(Input for this task)
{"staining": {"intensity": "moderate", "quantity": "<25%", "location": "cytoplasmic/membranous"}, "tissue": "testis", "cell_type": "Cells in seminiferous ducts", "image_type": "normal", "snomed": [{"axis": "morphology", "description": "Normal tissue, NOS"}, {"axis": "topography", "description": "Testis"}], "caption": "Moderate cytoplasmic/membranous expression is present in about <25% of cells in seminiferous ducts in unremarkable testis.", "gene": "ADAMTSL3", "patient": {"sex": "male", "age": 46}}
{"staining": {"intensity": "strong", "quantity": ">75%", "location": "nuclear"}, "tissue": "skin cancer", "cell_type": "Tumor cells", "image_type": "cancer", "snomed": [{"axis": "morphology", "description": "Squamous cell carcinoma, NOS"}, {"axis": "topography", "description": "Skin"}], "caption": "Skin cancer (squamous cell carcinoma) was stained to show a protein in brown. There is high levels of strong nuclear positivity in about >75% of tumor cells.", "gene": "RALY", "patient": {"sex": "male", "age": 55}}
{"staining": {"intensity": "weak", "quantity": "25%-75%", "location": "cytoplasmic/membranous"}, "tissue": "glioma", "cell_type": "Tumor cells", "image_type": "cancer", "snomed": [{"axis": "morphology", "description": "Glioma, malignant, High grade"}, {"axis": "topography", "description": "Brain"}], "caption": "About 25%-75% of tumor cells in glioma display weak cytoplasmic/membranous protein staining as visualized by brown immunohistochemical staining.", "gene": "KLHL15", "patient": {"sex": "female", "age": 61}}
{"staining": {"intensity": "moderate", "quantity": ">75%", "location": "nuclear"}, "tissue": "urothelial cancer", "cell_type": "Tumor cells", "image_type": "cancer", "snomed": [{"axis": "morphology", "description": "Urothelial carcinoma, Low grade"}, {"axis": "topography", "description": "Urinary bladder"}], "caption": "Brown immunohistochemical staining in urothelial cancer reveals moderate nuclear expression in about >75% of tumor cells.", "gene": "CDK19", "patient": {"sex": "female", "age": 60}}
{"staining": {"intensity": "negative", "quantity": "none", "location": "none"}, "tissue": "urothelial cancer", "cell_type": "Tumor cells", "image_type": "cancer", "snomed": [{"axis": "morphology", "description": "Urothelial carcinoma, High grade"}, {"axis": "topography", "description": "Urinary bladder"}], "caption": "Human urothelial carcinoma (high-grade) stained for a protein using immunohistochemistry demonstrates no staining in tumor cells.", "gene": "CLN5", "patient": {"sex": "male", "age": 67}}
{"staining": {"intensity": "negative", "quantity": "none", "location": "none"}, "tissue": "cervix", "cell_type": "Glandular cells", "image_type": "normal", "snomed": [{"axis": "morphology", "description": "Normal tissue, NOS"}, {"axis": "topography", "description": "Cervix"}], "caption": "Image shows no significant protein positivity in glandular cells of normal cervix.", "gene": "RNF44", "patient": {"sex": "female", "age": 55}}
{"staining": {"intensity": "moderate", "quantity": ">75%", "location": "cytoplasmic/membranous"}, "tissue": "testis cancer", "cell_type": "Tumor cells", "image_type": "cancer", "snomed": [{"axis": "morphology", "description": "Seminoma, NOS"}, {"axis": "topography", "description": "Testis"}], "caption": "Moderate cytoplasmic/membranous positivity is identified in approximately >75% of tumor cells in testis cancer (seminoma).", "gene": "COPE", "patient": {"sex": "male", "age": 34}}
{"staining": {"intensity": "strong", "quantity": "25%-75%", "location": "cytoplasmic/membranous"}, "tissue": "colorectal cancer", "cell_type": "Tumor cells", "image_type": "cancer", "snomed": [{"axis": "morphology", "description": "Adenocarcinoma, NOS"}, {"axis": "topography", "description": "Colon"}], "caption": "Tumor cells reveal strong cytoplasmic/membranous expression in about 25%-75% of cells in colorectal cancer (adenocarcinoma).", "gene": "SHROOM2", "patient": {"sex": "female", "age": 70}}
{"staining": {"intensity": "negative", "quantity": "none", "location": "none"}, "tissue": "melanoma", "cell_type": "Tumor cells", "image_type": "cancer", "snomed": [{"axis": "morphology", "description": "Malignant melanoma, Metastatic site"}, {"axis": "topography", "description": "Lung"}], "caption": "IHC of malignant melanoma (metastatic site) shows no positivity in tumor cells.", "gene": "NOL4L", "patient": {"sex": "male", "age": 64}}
(End Input for this task)
What the task requires - The data must be output in full, exactly as given.

Your response -
{"staining": {"intensity": "moderate", "quantity": "<25%", "location": "cytoplasmic/membranous"}, "tissue": "testis", "cell_type": "Cells in seminiferous ducts", "image_type": "normal", "snomed": [{"axis": "morphology", "description": "Normal tissue, NOS"}, {"axis": "topography", "description": "Testis"}], "caption": "Moderate cytoplasmic/membranous expression is present in about <25% of cells in seminiferous ducts in unremarkable testis.", "gene": "ADAMTSL3", "patient": {"sex": "male", "age": 46}}
{"staining": {"intensity": "strong", "quantity": ">75%", "location": "nuclear"}, "tissue": "skin cancer", "cell_type": "Tumor cells", "image_type": "cancer", "snomed": [{"axis": "morphology", "description": "Squamous cell carcinoma, NOS"}, {"axis": "topography", "description": "Skin"}], "caption": "Skin cancer (squamous cell carcinoma) was stained to show a protein in brown. There is high levels of strong nuclear positivity in about >75% of tumor cells.", "gene": "RALY", "patient": {"sex": "male", "age": 55}}
{"staining": {"intensity": "weak", "quantity": "25%-75%", "location": "cytoplasmic/membranous"}, "tissue": "glioma", "cell_type": "Tumor cells", "image_type": "cancer", "snomed": [{"axis": "morphology", "description": "Glioma, malignant, High grade"}, {"axis": "topography", "description": "Brain"}], "caption": "About 25%-75% of tumor cells in glioma display weak cytoplasmic/membranous protein staining as visualized by brown immunohistochemical staining.", "gene": "KLHL15", "patient": {"sex": "female", "age": 61}}
{"staining": {"intensity": "moderate", "quantity": ">75%", "location": "nuclear"}, "tissue": "urothelial cancer", "cell_type": "Tumor cells", "image_type": "cancer", "snomed": [{"axis": "morphology", "description": "Urothelial carcinoma, Low grade"}, {"axis": "topography", "description": "Urinary bladder"}], "caption": "Brown immunohistochemical staining in urothelial cancer reveals moderate nuclear expression in about >75% of tumor cells.", "gene": "CDK19", "patient": {"sex": "female", "age": 60}}
{"staining": {"intensity": "negative", "quantity": "none", "location": "none"}, "tissue": "urothelial cancer", "cell_type": "Tumor cells", "image_type": "cancer", "snomed": [{"axis": "morphology", "description": "Urothelial carcinoma, High grade"}, {"axis": "topography", "description": "Urinary bladder"}], "caption": "Human urothelial carcinoma (high-grade) stained for a protein using immunohistochemistry demonstrates no staining in tumor cells.", "gene": "CLN5", "patient": {"sex": "male", "age": 67}}
{"staining": {"intensity": "negative", "quantity": "none", "location": "none"}, "tissue": "cervix", "cell_type": "Glandular cells", "image_type": "normal", "snomed": [{"axis": "morphology", "description": "Normal tissue, NOS"}, {"axis": "topography", "description": "Cervix"}], "caption": "Image shows no significant protein positivity in glandular cells of normal cervix.", "gene": "RNF44", "patient": {"sex": "female", "age": 55}}
{"staining": {"intensity": "moderate", "quantity": ">75%", "location": "cytoplasmic/membranous"}, "tissue": "testis cancer", "cell_type": "Tumor cells", "image_type": "cancer", "snomed": [{"axis": "morphology", "description": "Seminoma, NOS"}, {"axis": "topography", "description": "Testis"}], "caption": "Moderate cytoplasmic/membranous positivity is identified in approximately >75% of tumor cells in testis cancer (seminoma).", "gene": "COPE", "patient": {"sex": "male", "age": 34}}
{"staining": {"intensity": "strong", "quantity": "25%-75%", "location": "cytoplasmic/membranous"}, "tissue": "colorectal cancer", "cell_type": "Tumor cells", "image_type": "cancer", "snomed": [{"axis": "morphology", "description": "Adenocarcinoma, NOS"}, {"axis": "topography", "description": "Colon"}], "caption": "Tumor cells reveal strong cytoplasmic/membranous expression in about 25%-75% of cells in colorectal cancer (adenocarcinoma).", "gene": "SHROOM2", "patient": {"sex": "female", "age": 70}}
{"staining": {"intensity": "negative", "quantity": "none", "location": "none"}, "tissue": "melanoma", "cell_type": "Tumor cells", "image_type": "cancer", "snomed": [{"axis": "morphology", "description": "Malignant melanoma, Metastatic site"}, {"axis": "topography", "description": "Lung"}], "caption": "IHC of malignant melanoma (metastatic site) shows no positivity in tumor cells.", "gene": "NOL4L", "patient": {"sex": "male", "age": 64}}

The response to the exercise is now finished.